Masters week… as a golfer myself, I’d love nothing more than Tiger to win. Head over to see my latest tweet for a chance to win a free month.
It was another strong week for subscribers. EUR/CAD was trimmed to perfection, oil calls performed well, and SPX options received $90 in premium. As well as some valuable lessons, I hope? Selling 0DTE SPX straddles on UK bank holidays when the US is open… When a straddle is too cheap as data continues to make SPX realise more than implied…
On the topic of data and straddles… it’s going to be a data-heavy week. What’s to come other than 8 Fed speakers? Just an FYI… Goolsbee (a FOMC non-voter) and Kashkari (a FOMC non-voter) both speak today.
NY Fed 1yr Inflation Expectations - Monday
March CPI (MoM 0.4% est vs 0.4% prior, YoY 3.5% est vs 3.2% prior) (Core MoM 0.3% est vs 0.4% prior, YoY 3.7% est vs 3.8% prior) - Wednesday
Fed minutes - Wednesday
March PPI & Initial Jobless Claims - Thursday
MI Consumer Sentiment - Friday
Earnings season begins… BLK, C, JPM, PGR, STT, WFC - Friday
Global
Japan PPI - Tuesday 7.50pm ET
UK RICS house price balance - Wednesday 7pm ET
Chinese PPI and CPI 9.30pm ET
ECB Thursday 8.15am ET
Japan Industrial Production Friday 0:30am ET
UK industrial production 2am ET
Regarding the AI theme, we have the Google Cloud Next conference on 4/9-11 and the MRVL AI Analyst meeting on 4/11.
Fresh quarter, here’s 20% off for 20; the offer only applies to annual subscriptions.
“Why is USD not moving with rates?” has been one of the most common inbounds this week.
You could put it down to several things, one being positioning. The market is long USD and has got more long as more hawkishness comes from the Fed and carry remains very attractive compared to peers. But still, the market continues to price in the first cut being in June (I don’t necessarily agree). Another thing that could be holding the USD down is international asset flows… more the outflows from the US assets.

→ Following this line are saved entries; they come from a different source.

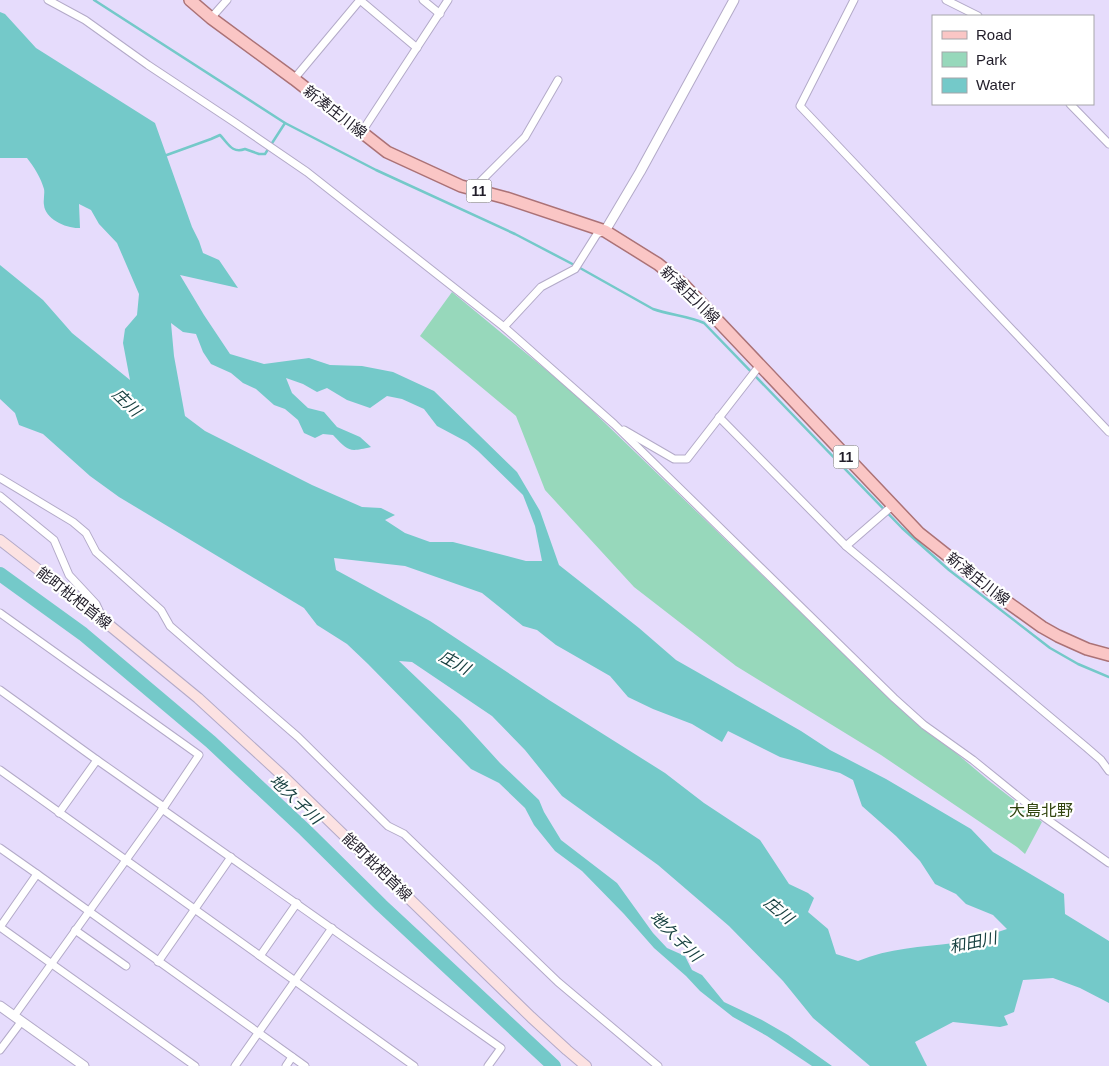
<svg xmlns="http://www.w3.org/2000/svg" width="1109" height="1066" viewBox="0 0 1109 1066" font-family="Helvetica,'Noto Sans JP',sans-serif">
	<rect width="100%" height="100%" fill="#e6dcfc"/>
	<path fill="#97d8bb" d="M 452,292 L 574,393 L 879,688 L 988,780 L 1042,822 L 1025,854 L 1017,847 L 881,755 L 736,666 L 634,587 L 545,490 L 516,416 L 420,336 Z"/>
	<path fill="#74c9c9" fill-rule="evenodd" d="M 0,12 L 5,14 L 36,48 L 155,123 L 192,227 L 199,241 L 203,253 L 219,260 L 238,288 L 180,275 L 204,315 L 230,354 L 264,364 L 309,358 L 330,365 L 362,366 L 393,372 L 434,391 L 517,472 L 540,511 L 559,565 L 639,628 L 676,660 L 801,731 L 830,750 L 886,779 L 971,829 L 993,852 L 1064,894 L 1065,914 L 1109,941 L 1109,1003 L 1080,988 L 1053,978 L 1023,980 L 1014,1012 L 1004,1016 L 1008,1025 L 1000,1027 L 953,1022 L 915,1042 L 927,1066 L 870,1066 L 813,1018 L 783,981 L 729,926 L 658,865 L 562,796 L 525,750 L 492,716 L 412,662 L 399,661 L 460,719 L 500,763 L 539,800 L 544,812 L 561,840 L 617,883 L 653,933 L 667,948 L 685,956 L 692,970 L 702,975 L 724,1002 L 762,1020 L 788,1035 L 832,1066 L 812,1066 L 767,1036 L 733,1017 L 700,991 L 686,976 L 654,948 L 624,914 L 582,871 L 555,851 L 534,825 L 525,808 L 499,783 L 471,769 L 368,664 L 347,644 L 317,625 L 304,608 L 119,497 L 90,476 L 43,434 L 19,425 L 15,413 L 0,399 L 0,265 L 43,300 L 72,333 L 130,380 L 123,343 L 125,329 L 137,315 L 139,294 L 117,243 L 99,224 L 91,210 L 79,204 L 80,228 C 67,229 45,219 44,205 C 43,200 45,194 44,189 C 41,178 34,167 27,158 L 0,158 ZM 171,323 L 183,332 L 196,334 L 203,352 L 211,364 L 231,373 L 243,383 L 256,389 L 274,405 L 285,409 L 298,420 L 304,433 L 315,438 L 323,434 L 333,435 C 349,452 349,452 371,447 L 360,437 L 337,427 L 324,412 L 308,408 L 292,393 L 286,378 L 303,384 L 317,392 L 327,388 L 347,400 L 370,408 L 387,396 L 402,399 L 424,409 L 437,426 L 467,442 L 478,451 L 523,495 L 535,526 L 542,561 L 526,561 L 453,542 L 430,542 L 405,533 L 385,520 L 395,515 L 381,508 L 362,507 L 312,485 L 205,431 L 185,416 L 174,356 ZM 334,558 L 405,566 L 482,593 L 523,626 L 537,630 L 556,645 L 610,676 L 628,697 L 653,709 L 692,724 L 722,742 L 728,731 L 780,757 L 840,773 L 853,780 L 862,806 L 896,836 L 920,861 L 935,884 L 956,894 L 966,904 L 993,915 L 1007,929 C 990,935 972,940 954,943 C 921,947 889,948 858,961 L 836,954 L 828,929 L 808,912 L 814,898 L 808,893 L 789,884 L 760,840 L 704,803 L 665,773 L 549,700 L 430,621 L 336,570 Z"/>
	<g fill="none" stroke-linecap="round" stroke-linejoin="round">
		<g stroke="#74c9c9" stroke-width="2.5">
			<path d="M 94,0 L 285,123 L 376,170 L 515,234 L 580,268 L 653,309 C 670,315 688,316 704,323 L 902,528 L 949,570 L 1050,648 L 1078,664 L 1109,677"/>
			<path d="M 164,156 L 211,139 L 220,135 C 228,143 232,154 245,149 L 259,154 L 265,154 L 285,123"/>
		</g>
		<path stroke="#74c9c9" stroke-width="14" d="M 0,574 L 83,634 L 211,742 L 305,830 L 381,905 L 554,1066"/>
		<defs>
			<g id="minor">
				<path d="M 48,0 L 85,20 L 148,65 L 234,122 L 307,172 L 504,327 L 614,424 L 894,698 L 924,725 L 973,760 L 1041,815 L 1109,863"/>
				<path d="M 360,0 L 417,48"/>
				<path d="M 423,0 L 440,14"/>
				<path d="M 854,0 L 800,106 L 1109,432"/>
				<path d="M 946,0 L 978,16"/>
				<path d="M 211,18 L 227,0"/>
				<path d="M 294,79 L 360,0"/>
				<path d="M 1070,104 L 1109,144"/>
				<path d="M 361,133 L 448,0"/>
				<path d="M 473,189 L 525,137 L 558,80"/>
				<path d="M 504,327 L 541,287 L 575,269 L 597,234 L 604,231"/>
				<path d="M 719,417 L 846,546 L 1086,747 L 1101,760 L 1109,771"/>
				<path d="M 624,430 L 674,459 L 687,459 L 760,365"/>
				<path d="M 0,478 L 73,522 L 86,533 L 96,552 L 161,610 L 170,626 L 298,737 L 388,826 L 404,834 L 558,982 L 658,1066"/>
				<path d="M 0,496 L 54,540 L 69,575 L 96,604 L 103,619"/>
				<path d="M 846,546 L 892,506"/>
				<path d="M 0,613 L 199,755 L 164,807 L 14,1016"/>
				<path d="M 0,690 L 97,760"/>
				<path d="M 0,770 L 414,1066"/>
				<path d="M 162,809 L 501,1048 L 488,1066"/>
				<path d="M 59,813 L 97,760 L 164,807"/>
				<path d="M 0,848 L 37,874"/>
				<path d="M 0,927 L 37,874 L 305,1066"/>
				<path d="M 0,927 L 195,1066"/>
				<path d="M 75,930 L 126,966"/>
				<path d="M 260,956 L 297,903"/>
				<path d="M 158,962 L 231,857"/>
				<path d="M 0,1050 L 21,1022"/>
				<path d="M 235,1066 L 332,928"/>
				<path d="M 286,1066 L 292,1057"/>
			</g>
			<g id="tertiary">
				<path d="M 605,231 L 640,172 L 734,0"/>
				<path d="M 0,1006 L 84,1066"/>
			</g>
			<path id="secondary" d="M 0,540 L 103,620 L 198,698 L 284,777 L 531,1017 L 567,1050 L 586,1066"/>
			<path id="primary" d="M 190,0 L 211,18 L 294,79 L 387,152 L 461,186 L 506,198 L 605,231 L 658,264 L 684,285 L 919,533 L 996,594 L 1042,627 L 1058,636 L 1087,649 L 1109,655"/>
		</defs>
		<use href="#minor" stroke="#b3aac8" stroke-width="9"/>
		<use href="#tertiary" stroke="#b3aac8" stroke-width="11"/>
		<use href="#secondary" stroke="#b3aac8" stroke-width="12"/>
		<use href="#primary" stroke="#ab7276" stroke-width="14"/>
		<use href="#minor" stroke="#fff" stroke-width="7"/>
		<use href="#tertiary" stroke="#fff" stroke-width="9"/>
		<use href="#secondary" stroke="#fce2e2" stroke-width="10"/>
		<use href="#primary" stroke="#fac6c5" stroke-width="11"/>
	</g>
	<g text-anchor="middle" stroke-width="4.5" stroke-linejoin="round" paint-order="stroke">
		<g fill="#fff" stroke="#646169" stroke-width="1">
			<rect x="466.5" y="179.5" width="25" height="23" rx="4"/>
			<rect x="833.5" y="445.5" width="25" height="23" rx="4"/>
		</g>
		<g font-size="14" font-weight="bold" fill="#211d29">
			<text x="479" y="196">11</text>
			<text x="846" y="462">11</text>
		</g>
		<g font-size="15" fill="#211d29" stroke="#fff">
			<text transform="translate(335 112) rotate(38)" y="5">新湊庄川線</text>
			<text transform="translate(690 295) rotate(44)" y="5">新湊庄川線</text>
			<text transform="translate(978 579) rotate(38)" y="5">新湊庄川線</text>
			<text transform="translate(74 598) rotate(38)" y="5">能町枇杷首線</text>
			<text transform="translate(377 867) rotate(44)" y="5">能町枇杷首線</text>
		</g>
		<g font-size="16" font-style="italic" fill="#184141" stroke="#fff">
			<text transform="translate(127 402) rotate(44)" y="6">庄川</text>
			<text transform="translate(455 662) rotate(29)" y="6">庄川</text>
			<text transform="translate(296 799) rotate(43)" y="6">地久子川</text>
			<text transform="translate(779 910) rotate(40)" y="6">庄川</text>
			<text transform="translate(676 936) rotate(44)" y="6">地久子川</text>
			<text transform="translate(973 942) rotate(-12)" y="6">和田川</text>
		</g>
		<g font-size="16" fill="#31440e" stroke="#fff">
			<text x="1041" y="816">大島北野</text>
		</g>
	</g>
	<rect x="932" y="15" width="162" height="90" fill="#ffffff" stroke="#a6a5a9"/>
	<rect x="942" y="31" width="25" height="8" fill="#fac6c5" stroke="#a6a5a9"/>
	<text x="976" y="40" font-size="15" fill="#211d29">Road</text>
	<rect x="942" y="52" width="25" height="15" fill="#97d8bb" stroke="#a6a5a9"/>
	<text x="976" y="65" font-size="15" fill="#211d29">Park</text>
	<rect x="942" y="78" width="25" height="15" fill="#74c9c9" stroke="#a6a5a9"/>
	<text x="976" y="90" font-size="15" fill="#211d29">Water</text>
</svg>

The most important data point for this week is the March CPI, which comes on Wednesday. See, I know we all joke that each CPI print is the most important data print of our life (until the next one). But if the print were to come in hot like the past few prints, the market could take this as a new trend and finally react as it traditionally should. There is no point in sharing my expectations for the S&P reaction scenarios when we are a few days away, but I will share it the night before the print on the private Twitter, as always.
Goolsbee and Kashkari today… just a brief note on what was said last time we heard from them. Last time out (4th April), Goolsbee stated that “the biggest danger to the inflation picture in my view… the continued high inflation in housing services. I have been expecting it to come down more quickly than it has. If it does not come down, we will have a very difficult time getting overall inflation back to the 2% target.” I will be interested to see if he has any different colour after 4 days of not hearing him. Kashkari, we also heard on the 4th, “In March, I had jotted down two rate cuts this year if inflation continues to fall back towards our 2% target. If we continue to see inflation moving sideways, then that would make me question whether we needed to do those rate cuts at all.”
Single Stock, Index & Vol
I came into the year bearish and soon realised that I had to adapt and be more neutral. This has worked… thus far. I'm trading what's in front of me, short-term trades. Anyway, positioning has barely budged. Nets are high in the top percentiles, Retail is long and has been buying all year, and CTAs are still MAX long and not budging, but the hedge fund community has turned bearish and has been fading the rally for a few weeks. HFs have been heavily shorting retail ETFs, and last week, overall, their short-selling outweighed their long-buying, according to prime data across several shops.
JP Morgan has Quant Equity net leverage falling from recent highs, which is worth noting as Quant Equity nets correlate strongly with equities.